━━━ Supplied text
Permanent residency allows an international employee to live and work in the U.S. indefinitely.

Georgia College will support a petition for Employment-Based Permanent Residency only under the following conditions:

  • The applicant’s education and experience are in the same field of study as the position in which they will be doing instruction or administration.
  • The applicant’s education and experience are commensurate with the job description for similar positions across the university and the University System of Georgia.

Employment based immigration is one of the most common ways to obtain permanent residency. Georgia College will process permanent residency for an international employee upon sponsorship approval from the provost. The department must be in full support of any permanent residency request prior to the Office of Legal Affairs committing to the process, and no petition will be initiated without express written consent from the department chair, approved by the dean and final university approval granted by the provost. Beneficiaries of permanent residency petitions may opt to hire outside counsel to assist with their petitions, but under no circumstances will Georgia College cover the expense or be under any obligation to follow the advice of outside counsel. Although counsel may be sought, the immigrant petition (the I-140) itself must be filed by Georgia College not outside immigration counsel.
━━━━━━
━━━ Dataset content
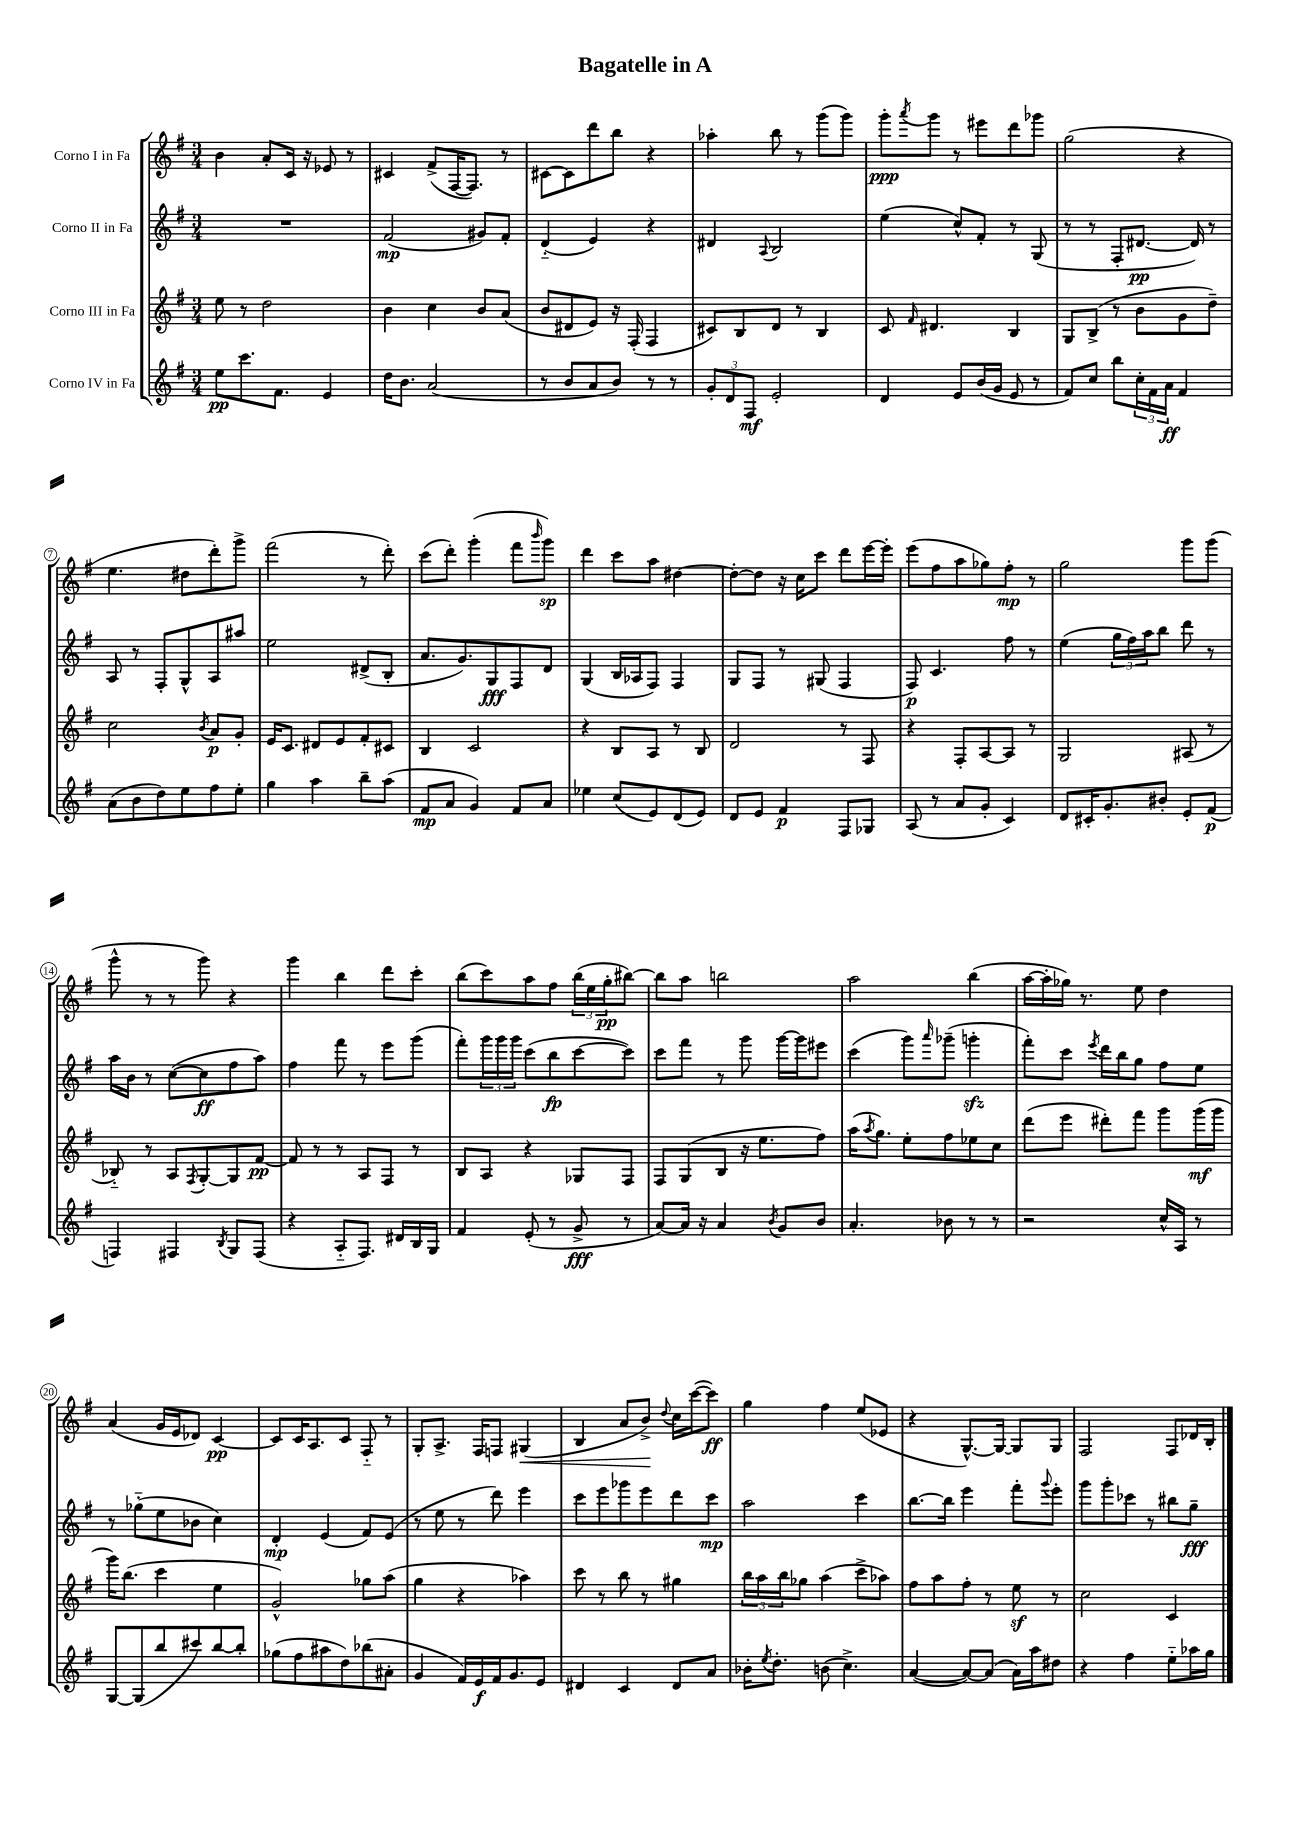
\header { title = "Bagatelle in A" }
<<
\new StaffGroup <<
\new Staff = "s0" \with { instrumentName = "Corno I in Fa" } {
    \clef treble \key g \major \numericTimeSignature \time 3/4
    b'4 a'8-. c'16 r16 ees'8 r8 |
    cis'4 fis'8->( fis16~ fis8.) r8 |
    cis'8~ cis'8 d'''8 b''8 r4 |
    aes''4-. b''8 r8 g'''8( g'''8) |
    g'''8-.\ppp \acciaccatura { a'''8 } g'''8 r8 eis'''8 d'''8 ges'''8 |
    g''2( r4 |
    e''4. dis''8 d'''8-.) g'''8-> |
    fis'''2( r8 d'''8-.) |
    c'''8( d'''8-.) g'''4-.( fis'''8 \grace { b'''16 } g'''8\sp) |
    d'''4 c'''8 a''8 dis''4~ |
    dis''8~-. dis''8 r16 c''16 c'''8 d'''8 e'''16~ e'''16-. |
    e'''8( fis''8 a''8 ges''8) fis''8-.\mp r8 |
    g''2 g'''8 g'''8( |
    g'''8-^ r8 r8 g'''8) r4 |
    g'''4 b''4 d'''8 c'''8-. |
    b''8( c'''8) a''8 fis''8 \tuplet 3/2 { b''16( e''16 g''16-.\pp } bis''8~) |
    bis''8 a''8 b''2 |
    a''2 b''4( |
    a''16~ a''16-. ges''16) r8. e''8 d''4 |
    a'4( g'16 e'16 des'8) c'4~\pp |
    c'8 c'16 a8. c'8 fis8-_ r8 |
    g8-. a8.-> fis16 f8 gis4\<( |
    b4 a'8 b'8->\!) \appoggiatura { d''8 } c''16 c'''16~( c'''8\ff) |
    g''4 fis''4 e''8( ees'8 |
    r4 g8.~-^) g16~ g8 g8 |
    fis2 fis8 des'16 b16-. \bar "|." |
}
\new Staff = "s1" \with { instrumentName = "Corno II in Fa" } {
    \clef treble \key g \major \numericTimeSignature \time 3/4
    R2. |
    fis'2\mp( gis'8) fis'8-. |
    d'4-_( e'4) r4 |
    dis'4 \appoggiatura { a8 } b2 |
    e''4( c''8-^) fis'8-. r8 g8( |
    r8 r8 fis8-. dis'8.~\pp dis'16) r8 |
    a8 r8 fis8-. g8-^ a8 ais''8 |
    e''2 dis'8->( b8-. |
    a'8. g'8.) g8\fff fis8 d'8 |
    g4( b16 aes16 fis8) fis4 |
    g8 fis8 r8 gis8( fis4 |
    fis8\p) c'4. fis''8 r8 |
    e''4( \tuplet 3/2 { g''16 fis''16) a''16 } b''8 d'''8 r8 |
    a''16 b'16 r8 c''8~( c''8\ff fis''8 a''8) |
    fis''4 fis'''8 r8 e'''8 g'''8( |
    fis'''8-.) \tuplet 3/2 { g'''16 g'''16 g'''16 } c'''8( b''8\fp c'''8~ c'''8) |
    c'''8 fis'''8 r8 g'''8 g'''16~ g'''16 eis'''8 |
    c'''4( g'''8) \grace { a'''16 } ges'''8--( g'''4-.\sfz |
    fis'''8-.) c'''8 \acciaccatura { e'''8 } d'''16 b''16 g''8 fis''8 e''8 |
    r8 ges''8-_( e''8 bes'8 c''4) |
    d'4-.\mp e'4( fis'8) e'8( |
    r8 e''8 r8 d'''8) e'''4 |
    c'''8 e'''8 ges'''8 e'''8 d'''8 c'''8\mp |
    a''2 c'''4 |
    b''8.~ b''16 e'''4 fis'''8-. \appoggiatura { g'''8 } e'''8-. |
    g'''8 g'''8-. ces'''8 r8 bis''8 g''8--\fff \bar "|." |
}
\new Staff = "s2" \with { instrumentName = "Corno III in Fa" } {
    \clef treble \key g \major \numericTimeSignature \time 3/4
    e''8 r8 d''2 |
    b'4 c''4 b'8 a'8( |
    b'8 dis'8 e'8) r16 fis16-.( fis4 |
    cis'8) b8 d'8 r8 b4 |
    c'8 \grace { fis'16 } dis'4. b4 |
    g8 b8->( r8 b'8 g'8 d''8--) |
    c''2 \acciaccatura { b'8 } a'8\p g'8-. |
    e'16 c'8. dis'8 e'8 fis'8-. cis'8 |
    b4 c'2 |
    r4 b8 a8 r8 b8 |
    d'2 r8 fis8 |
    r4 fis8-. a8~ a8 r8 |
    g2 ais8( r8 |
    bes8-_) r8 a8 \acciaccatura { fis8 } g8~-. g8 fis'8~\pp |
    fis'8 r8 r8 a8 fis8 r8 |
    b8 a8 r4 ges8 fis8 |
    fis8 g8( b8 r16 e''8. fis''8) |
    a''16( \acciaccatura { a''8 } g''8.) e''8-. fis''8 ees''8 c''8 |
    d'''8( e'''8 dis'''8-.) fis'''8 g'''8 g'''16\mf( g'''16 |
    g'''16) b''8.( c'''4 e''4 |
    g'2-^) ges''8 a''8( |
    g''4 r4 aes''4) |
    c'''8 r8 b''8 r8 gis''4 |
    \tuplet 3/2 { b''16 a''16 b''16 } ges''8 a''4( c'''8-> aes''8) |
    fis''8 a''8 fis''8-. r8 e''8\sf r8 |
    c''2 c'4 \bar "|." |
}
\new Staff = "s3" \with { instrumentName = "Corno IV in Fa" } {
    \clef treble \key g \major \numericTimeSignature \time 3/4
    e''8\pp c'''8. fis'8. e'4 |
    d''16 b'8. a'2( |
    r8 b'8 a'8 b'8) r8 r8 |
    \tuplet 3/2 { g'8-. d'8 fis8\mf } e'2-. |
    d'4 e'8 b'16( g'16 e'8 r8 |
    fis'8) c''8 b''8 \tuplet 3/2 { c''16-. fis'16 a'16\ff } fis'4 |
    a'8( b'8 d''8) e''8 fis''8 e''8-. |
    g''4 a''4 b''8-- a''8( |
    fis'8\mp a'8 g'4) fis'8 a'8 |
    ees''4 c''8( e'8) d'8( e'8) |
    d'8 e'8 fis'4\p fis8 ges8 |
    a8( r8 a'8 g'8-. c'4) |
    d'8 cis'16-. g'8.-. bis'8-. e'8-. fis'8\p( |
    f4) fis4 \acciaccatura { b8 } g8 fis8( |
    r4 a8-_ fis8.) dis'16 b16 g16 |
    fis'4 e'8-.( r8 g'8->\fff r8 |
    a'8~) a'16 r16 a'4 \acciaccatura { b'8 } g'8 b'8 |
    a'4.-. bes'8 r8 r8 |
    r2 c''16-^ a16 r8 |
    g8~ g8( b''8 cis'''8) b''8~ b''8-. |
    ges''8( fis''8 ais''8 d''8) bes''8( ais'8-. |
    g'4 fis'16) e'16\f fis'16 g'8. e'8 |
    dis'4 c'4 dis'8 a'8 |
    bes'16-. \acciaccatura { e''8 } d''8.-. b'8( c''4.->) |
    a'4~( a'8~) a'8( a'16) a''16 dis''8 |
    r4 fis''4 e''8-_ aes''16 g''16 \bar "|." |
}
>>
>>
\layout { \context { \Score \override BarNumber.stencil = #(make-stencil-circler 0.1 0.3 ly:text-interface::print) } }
━━━━━━
# [What is asked]
a - Answer these questions using the text on Georgia College's permanent residency policy.
(i) What does permanent residency allow an international employee to do?
(ii) Whose sponsorship approval must Georgia College have before it processes permanent residency for an international employee?
(iii) Who must file the I-140 immigrant petition?
b - Decide whether each statement agrees with the text on Georgia College's permanent residency policy. Answer yes or no and quote the words that settle it.
(i) Georgia College pays for outside counsel that a beneficiary hires.
(ii) The applicant's education and experience must be in the same field of study as the position.
(iii) A petition can begin with the dean's approval alone.
c - Continue the text on Georgia College's permanent residency policy, starting after its last sentence.

# [The results]
a -
(i) Live and work in the U.S. indefinitely.
(ii) The provost's.
(iii) Georgia College, not outside immigration counsel.

b -
(i) No: "under no circumstances will Georgia College cover the expense"
(ii) Yes: "The applicant’s education and experience are in the same field of study as the position in which they will be doing instruction or administration."
(iii) No: "no petition will be initiated without express written consent from the department chair, approved by the dean and final university approval granted by the provost"

c -
 The permanent residency process is a two application process. The initial I-140 immigrant petition is completed by the sponsoring employer – Georgia College. The subsequent I-485 change of status petition is completed by the employee. The I-140 and I-485 can be filed concurrently in some cases if employment based visa numbers are readily available (see the Department of State’s Visa Bulletin). If not, the I-485 cannot be filed until the I-140 has been approved and the applicant’s – priority date is current. Additional forms associated with the I-485 include the I-131 Advance Parole form and the I-765 Employment Authorization form. These are also completed by the employee.

Forms and Documents

Immigration Handbook (pdf)

Department Application for Permanent Residency Sponsorship (link) or

Department Application for Permanent Residency Sponsorship (pdf)

Advertising for Non-Teaching Positions (pdf)

Labor Certification Recruitment Documentation - Teaching Positions (pdf)

Labor Certification Recruitment Documentation - Non-Teaching Positions (pdf)

PERM Department of Labor Advertisement Guidelines (pdf)

Immigration Glossary (pdf)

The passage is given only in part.